Directive: The output should be every line below that includes the word "other".

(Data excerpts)
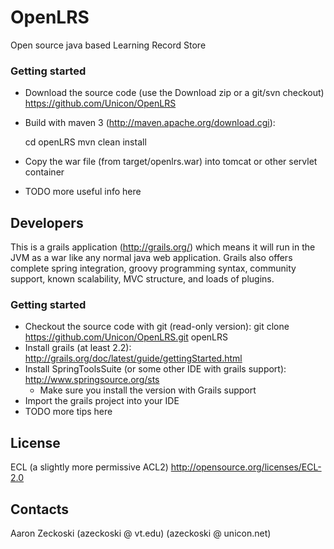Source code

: OpenLRS
=======
Open source java based Learning Record Store

### Getting started #
* Download the source code (use the Download zip or a git/svn checkout)
    https://github.com/Unicon/OpenLRS
* Build with maven 3 (http://maven.apache.org/download.cgi):

    cd openLRS
    mvn clean install

* Copy the war file (from target/openlrs.war) into tomcat or other servlet container
* TODO more useful info here


Developers
----------
This is a grails application (http://grails.org/) which means it will run in the JVM as a war like any normal java web application. Grails also offers complete spring integration, groovy programming syntax, community support, known scalability, MVC structure, and loads of plugins.

### Getting started #
* Checkout the source code with git (read-only version):
    git clone https://github.com/Unicon/OpenLRS.git openLRS
* Install grails (at least 2.2):
    http://grails.org/doc/latest/guide/gettingStarted.html
* Install SpringToolsSuite (or some other IDE with grails support):
    http://www.springsource.org/sts
    * Make sure you install the version with Grails support
* Import the grails project into your IDE
* TODO more tips here


License
-------
ECL (a slightly more permissive ACL2)
http://opensource.org/licenses/ECL-2.0

Contacts
--------
Aaron Zeckoski (azeckoski @ vt.edu) (azeckoski @ unicon.net)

Your solution:
* Copy the war file (from target/openlrs.war) into tomcat or other servlet container
* Install SpringToolsSuite (or some other IDE with grails support):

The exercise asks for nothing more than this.